This film is a black-and-white, widescreen romp in noir…and a lot of fun. While not as over-the-top stylistically as I Am Waiting, Rusty Knife still has noir elements like smoke-filled police offices and a camera that tracks someone’s legs while they are walking. And this film even opens with a scene replete with black, late-50s police cars. It’s easy to see the American noir influences behind it.
Rusty Knife also brings in the noir staple of corrupt police, a noir element I missed in I Am Waiting. While most of the police here are honest, corruption in law enforcement plays some role in how the action happens, and the corruption in the burgeoning economic development permeates many social levels and institutions, from the government though the police and on to the mob. But the police corruption is only one part of the big stakes here – the well-being of the entire society is at risk. We see from the opening crowd scenes that everyone is hurting and that cleaning up the pervasive crime will make the city a better a place to live. Both the prosecutor and our hero Tachibana say as much during the film. The corruption in society at large is pretty common in American noir, though I don’t recall seeing the noir hero as the savior of society. He is usually pressed just to get himself out of the situation.
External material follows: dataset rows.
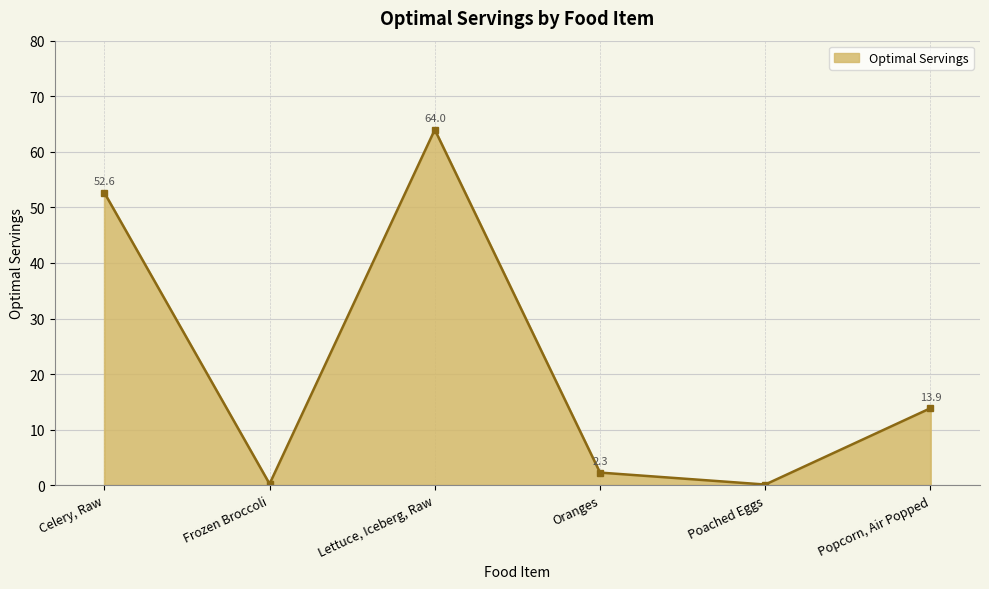

What position from the right is Lettuce, Iceberg, Raw?

4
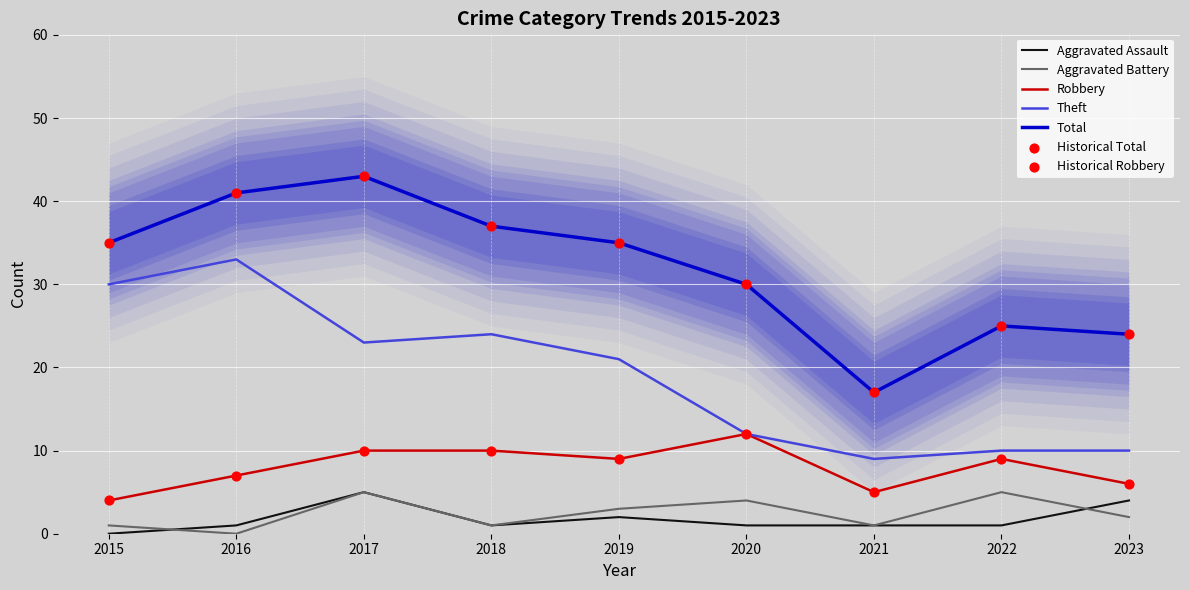

What is the total value across all series at 2020?

59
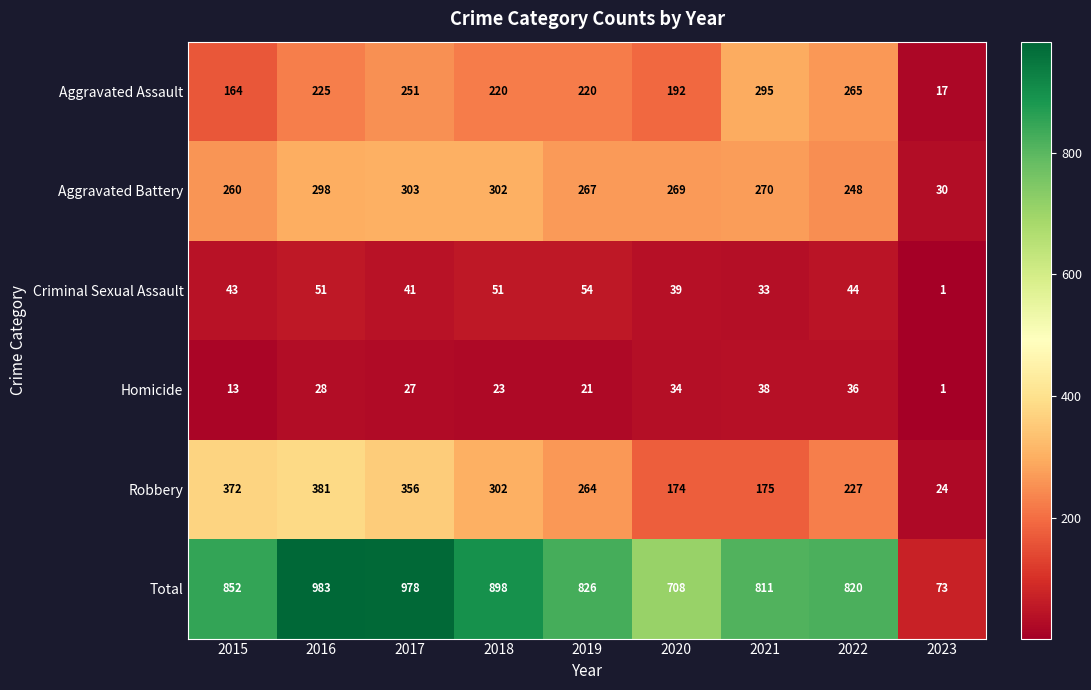

What is the greatest value displayed?

983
I also find the bitterness and loss in Rusty Knife to be appropriate for noir. Tachibana endures one crushing blow after another. He discovers his main flaw – his lack of control – but Rusty Knife condemns him to continually fail, to continually lose control of himself and to continually regret it. And he discovers that he’s made a significant error in judgment, having avenged himself on an innocent man. And then he loses his last, best friend. By the end of the film, Tachibana is a lone, maimed, flawed hero walking off alone. It’s a good, existential, noir conclusion, even after the hero has saved society.
I found it hard not to think of French New Wave in some of the scenes here, though Rusty Knife predates Breathless by a couple of years. There is cool fashion here, a straight-ahead soundtrack, and a great scene with a couple careening through the streets on a motorcycle with the wind blowing, them shouting and the camera waving from building top to building top like in Dassin's Rififi. It’s a short scene, but one full of the promise of what is to come.
The story structure is not what you’d expect in a classic Hollywood story either. It looks forward. Through most of Rusty Knife, the story is focused on the Tachibana/Katsumata conflict, but when that’s resolved 75% of the way through, the focus shifts to Tachibana and Keiko's uncle. While there is plenty of obvious foreshadowing about the uncle, it’s not classic Hollywood to lose a main character and move to a different focus ¾ through the movie.
Rusty Knife is pop entertainment, but there’s a lot of pleasure to be had from the social context and even from the narrative itself. I’m even turning into a fan of Yujiro Ishihara, who is almost a Japanese Alan Delon at this point. This film is another worthwhile component of the Nikkatsu Noir Eclipse collection.